───── Provided material
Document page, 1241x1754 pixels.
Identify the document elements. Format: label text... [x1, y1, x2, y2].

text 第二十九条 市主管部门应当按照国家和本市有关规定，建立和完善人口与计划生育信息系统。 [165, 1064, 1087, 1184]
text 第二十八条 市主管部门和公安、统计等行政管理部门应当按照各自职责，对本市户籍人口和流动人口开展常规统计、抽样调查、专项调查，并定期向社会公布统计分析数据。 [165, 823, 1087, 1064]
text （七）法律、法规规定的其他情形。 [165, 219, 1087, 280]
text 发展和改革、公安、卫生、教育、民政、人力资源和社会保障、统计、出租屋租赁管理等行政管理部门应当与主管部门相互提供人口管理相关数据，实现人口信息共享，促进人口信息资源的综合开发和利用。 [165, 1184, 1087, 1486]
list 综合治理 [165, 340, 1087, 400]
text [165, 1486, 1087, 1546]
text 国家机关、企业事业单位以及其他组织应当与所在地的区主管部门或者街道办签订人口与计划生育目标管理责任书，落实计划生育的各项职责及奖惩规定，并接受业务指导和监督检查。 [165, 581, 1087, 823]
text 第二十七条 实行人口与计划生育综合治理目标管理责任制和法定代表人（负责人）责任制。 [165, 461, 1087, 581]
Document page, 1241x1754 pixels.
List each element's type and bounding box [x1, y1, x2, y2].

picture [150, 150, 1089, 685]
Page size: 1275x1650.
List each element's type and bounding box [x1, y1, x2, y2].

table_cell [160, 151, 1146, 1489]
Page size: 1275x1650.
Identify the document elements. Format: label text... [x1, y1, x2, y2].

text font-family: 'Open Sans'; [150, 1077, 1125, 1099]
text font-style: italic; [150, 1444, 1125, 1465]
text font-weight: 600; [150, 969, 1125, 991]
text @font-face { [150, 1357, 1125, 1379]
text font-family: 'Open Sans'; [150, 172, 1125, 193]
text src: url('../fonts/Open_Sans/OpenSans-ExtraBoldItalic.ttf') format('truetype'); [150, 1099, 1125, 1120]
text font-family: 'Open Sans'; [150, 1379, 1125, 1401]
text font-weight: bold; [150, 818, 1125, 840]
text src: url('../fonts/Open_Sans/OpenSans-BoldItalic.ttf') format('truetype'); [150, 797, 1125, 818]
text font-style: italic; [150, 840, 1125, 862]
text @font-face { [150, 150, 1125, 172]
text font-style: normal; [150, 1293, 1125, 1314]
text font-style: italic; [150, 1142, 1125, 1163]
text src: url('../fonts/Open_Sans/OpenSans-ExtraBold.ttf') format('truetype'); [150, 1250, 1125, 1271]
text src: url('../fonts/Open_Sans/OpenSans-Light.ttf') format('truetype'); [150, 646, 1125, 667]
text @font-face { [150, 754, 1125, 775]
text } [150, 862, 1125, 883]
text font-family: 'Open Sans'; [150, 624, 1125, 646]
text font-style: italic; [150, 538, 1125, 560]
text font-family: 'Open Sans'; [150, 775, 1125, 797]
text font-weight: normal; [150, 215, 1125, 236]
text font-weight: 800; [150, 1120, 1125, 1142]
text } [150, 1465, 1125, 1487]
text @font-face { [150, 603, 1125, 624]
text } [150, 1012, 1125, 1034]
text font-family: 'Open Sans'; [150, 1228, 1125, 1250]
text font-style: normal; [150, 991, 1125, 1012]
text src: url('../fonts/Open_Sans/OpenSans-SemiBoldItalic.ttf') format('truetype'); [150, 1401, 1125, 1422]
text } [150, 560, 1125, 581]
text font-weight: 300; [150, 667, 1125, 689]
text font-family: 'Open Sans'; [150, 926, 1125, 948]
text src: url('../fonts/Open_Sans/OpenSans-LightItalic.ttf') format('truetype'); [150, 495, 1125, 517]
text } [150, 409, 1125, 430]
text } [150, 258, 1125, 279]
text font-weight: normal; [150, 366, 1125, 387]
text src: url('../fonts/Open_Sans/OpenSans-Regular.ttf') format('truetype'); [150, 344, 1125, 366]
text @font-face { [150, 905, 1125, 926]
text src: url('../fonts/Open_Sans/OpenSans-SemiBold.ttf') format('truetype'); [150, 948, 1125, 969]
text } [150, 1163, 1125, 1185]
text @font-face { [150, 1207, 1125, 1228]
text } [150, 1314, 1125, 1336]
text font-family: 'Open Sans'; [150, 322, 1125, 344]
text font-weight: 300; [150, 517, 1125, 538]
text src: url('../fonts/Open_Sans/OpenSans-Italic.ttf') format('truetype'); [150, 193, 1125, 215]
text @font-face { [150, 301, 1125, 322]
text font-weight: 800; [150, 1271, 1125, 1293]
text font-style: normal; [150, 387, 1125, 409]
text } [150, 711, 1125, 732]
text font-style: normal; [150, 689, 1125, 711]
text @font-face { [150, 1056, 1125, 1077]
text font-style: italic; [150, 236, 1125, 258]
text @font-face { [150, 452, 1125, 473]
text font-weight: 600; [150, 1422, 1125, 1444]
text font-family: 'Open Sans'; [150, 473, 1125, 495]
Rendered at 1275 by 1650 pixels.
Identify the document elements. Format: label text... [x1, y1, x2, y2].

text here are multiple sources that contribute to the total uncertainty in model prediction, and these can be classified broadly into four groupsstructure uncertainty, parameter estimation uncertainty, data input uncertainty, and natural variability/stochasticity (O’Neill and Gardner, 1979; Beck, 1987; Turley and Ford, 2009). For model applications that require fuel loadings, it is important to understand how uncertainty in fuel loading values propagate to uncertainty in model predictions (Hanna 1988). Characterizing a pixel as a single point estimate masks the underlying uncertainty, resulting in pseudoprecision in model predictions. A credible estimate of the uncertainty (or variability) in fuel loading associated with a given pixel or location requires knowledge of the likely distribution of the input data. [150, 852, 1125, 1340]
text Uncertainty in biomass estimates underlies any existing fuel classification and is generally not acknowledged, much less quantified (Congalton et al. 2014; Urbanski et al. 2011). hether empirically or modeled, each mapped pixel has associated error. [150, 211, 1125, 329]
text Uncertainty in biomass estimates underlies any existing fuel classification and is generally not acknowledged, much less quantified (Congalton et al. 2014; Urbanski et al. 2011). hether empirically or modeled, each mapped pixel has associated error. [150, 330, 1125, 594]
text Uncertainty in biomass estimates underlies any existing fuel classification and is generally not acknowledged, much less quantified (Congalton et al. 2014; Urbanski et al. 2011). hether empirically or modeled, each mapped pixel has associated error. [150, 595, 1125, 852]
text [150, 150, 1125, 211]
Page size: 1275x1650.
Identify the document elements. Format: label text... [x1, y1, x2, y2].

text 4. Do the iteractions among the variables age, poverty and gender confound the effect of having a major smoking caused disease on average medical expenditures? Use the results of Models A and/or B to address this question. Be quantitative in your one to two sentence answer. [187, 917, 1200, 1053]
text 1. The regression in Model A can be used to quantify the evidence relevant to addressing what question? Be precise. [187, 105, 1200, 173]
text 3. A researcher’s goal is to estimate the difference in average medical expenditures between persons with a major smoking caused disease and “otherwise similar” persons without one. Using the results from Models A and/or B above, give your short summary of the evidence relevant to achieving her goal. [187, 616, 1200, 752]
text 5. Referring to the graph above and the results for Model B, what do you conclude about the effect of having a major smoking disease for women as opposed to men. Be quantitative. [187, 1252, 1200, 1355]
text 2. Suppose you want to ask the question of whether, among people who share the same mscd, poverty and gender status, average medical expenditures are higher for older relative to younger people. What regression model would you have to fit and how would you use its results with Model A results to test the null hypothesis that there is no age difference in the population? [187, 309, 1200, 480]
──────────
Every line in the listing above should be repeated exactly.

[Result for this exercise]
Document page, 1241x1754 pixels.
Identify the document elements. Format: label text... [x1, y1, x2, y2].

text 第二十九条 市主管部门应当按照国家和本市有关规定，建立和完善人口与计划生育信息系统。 [165, 1064, 1087, 1184]
text 第二十八条 市主管部门和公安、统计等行政管理部门应当按照各自职责，对本市户籍人口和流动人口开展常规统计、抽样调查、专项调查，并定期向社会公布统计分析数据。 [165, 823, 1087, 1064]
text （七）法律、法规规定的其他情形。 [165, 219, 1087, 280]
text 发展和改革、公安、卫生、教育、民政、人力资源和社会保障、统计、出租屋租赁管理等行政管理部门应当与主管部门相互提供人口管理相关数据，实现人口信息共享，促进人口信息资源的综合开发和利用。 [165, 1184, 1087, 1486]
list 综合治理 [165, 340, 1087, 400]
text [165, 1486, 1087, 1546]
text 国家机关、企业事业单位以及其他组织应当与所在地的区主管部门或者街道办签订人口与计划生育目标管理责任书，落实计划生育的各项职责及奖惩规定，并接受业务指导和监督检查。 [165, 581, 1087, 823]
text 第二十七条 实行人口与计划生育综合治理目标管理责任制和法定代表人（负责人）责任制。 [165, 461, 1087, 581]
Document page, 1241x1754 pixels.
List each element's type and bounding box [x1, y1, x2, y2].

picture [150, 150, 1089, 685]
Page size: 1275x1650.
List each element's type and bounding box [x1, y1, x2, y2].

table_cell [160, 151, 1146, 1489]
Page size: 1275x1650.
Identify the document elements. Format: label text... [x1, y1, x2, y2].

text font-family: 'Open Sans'; [150, 1077, 1125, 1099]
text font-style: italic; [150, 1444, 1125, 1465]
text font-weight: 600; [150, 969, 1125, 991]
text @font-face { [150, 1357, 1125, 1379]
text font-family: 'Open Sans'; [150, 172, 1125, 193]
text src: url('../fonts/Open_Sans/OpenSans-ExtraBoldItalic.ttf') format('truetype'); [150, 1099, 1125, 1120]
text font-family: 'Open Sans'; [150, 1379, 1125, 1401]
text font-weight: bold; [150, 818, 1125, 840]
text src: url('../fonts/Open_Sans/OpenSans-BoldItalic.ttf') format('truetype'); [150, 797, 1125, 818]
text font-style: italic; [150, 840, 1125, 862]
text @font-face { [150, 150, 1125, 172]
text font-style: normal; [150, 1293, 1125, 1314]
text font-style: italic; [150, 1142, 1125, 1163]
text src: url('../fonts/Open_Sans/OpenSans-ExtraBold.ttf') format('truetype'); [150, 1250, 1125, 1271]
text src: url('../fonts/Open_Sans/OpenSans-Light.ttf') format('truetype'); [150, 646, 1125, 667]
text @font-face { [150, 754, 1125, 775]
text } [150, 862, 1125, 883]
text font-family: 'Open Sans'; [150, 624, 1125, 646]
text font-style: italic; [150, 538, 1125, 560]
text font-family: 'Open Sans'; [150, 775, 1125, 797]
text font-weight: normal; [150, 215, 1125, 236]
text font-weight: 800; [150, 1120, 1125, 1142]
text } [150, 1465, 1125, 1487]
text @font-face { [150, 603, 1125, 624]
text } [150, 1012, 1125, 1034]
text font-family: 'Open Sans'; [150, 1228, 1125, 1250]
text font-style: normal; [150, 991, 1125, 1012]
text src: url('../fonts/Open_Sans/OpenSans-SemiBoldItalic.ttf') format('truetype'); [150, 1401, 1125, 1422]
text } [150, 560, 1125, 581]
text font-weight: 300; [150, 667, 1125, 689]
text font-family: 'Open Sans'; [150, 926, 1125, 948]
text src: url('../fonts/Open_Sans/OpenSans-LightItalic.ttf') format('truetype'); [150, 495, 1125, 517]
text } [150, 409, 1125, 430]
text } [150, 258, 1125, 279]
text font-weight: normal; [150, 366, 1125, 387]
text src: url('../fonts/Open_Sans/OpenSans-Regular.ttf') format('truetype'); [150, 344, 1125, 366]
text @font-face { [150, 905, 1125, 926]
text src: url('../fonts/Open_Sans/OpenSans-SemiBold.ttf') format('truetype'); [150, 948, 1125, 969]
text } [150, 1163, 1125, 1185]
text @font-face { [150, 1207, 1125, 1228]
text } [150, 1314, 1125, 1336]
text font-family: 'Open Sans'; [150, 322, 1125, 344]
text font-weight: 300; [150, 517, 1125, 538]
text src: url('../fonts/Open_Sans/OpenSans-Italic.ttf') format('truetype'); [150, 193, 1125, 215]
text @font-face { [150, 301, 1125, 322]
text font-weight: 800; [150, 1271, 1125, 1293]
text font-style: normal; [150, 387, 1125, 409]
text } [150, 711, 1125, 732]
text font-style: normal; [150, 689, 1125, 711]
text @font-face { [150, 1056, 1125, 1077]
text font-style: italic; [150, 236, 1125, 258]
text @font-face { [150, 452, 1125, 473]
text font-weight: 600; [150, 1422, 1125, 1444]
text font-family: 'Open Sans'; [150, 473, 1125, 495]
Rendered at 1275 by 1650 pixels.
Identify the document elements. Format: label text... [x1, y1, x2, y2].

text here are multiple sources that contribute to the total uncertainty in model prediction, and these can be classified broadly into four groupsstructure uncertainty, parameter estimation uncertainty, data input uncertainty, and natural variability/stochasticity (O’Neill and Gardner, 1979; Beck, 1987; Turley and Ford, 2009). For model applications that require fuel loadings, it is important to understand how uncertainty in fuel loading values propagate to uncertainty in model predictions (Hanna 1988). Characterizing a pixel as a single point estimate masks the underlying uncertainty, resulting in pseudoprecision in model predictions. A credible estimate of the uncertainty (or variability) in fuel loading associated with a given pixel or location requires knowledge of the likely distribution of the input data. [150, 852, 1125, 1340]
text Uncertainty in biomass estimates underlies any existing fuel classification and is generally not acknowledged, much less quantified (Congalton et al. 2014; Urbanski et al. 2011). hether empirically or modeled, each mapped pixel has associated error. [150, 211, 1125, 329]
text Uncertainty in biomass estimates underlies any existing fuel classification and is generally not acknowledged, much less quantified (Congalton et al. 2014; Urbanski et al. 2011). hether empirically or modeled, each mapped pixel has associated error. [150, 330, 1125, 594]
text Uncertainty in biomass estimates underlies any existing fuel classification and is generally not acknowledged, much less quantified (Congalton et al. 2014; Urbanski et al. 2011). hether empirically or modeled, each mapped pixel has associated error. [150, 595, 1125, 852]
text [150, 150, 1125, 211]
Page size: 1275x1650.
Identify the document elements. Format: label text... [x1, y1, x2, y2].

text 4. Do the iteractions among the variables age, poverty and gender confound the effect of having a major smoking caused disease on average medical expenditures? Use the results of Models A and/or B to address this question. Be quantitative in your one to two sentence answer. [187, 917, 1200, 1053]
text 1. The regression in Model A can be used to quantify the evidence relevant to addressing what question? Be precise. [187, 105, 1200, 173]
text 3. A researcher’s goal is to estimate the difference in average medical expenditures between persons with a major smoking caused disease and “otherwise similar” persons without one. Using the results from Models A and/or B above, give your short summary of the evidence relevant to achieving her goal. [187, 616, 1200, 752]
text 5. Referring to the graph above and the results for Model B, what do you conclude about the effect of having a major smoking disease for women as opposed to men. Be quantitative. [187, 1252, 1200, 1355]
text 2. Suppose you want to ask the question of whether, among people who share the same mscd, poverty and gender status, average medical expenditures are higher for older relative to younger people. What regression model would you have to fit and how would you use its results with Model A results to test the null hypothesis that there is no age difference in the population? [187, 309, 1200, 480]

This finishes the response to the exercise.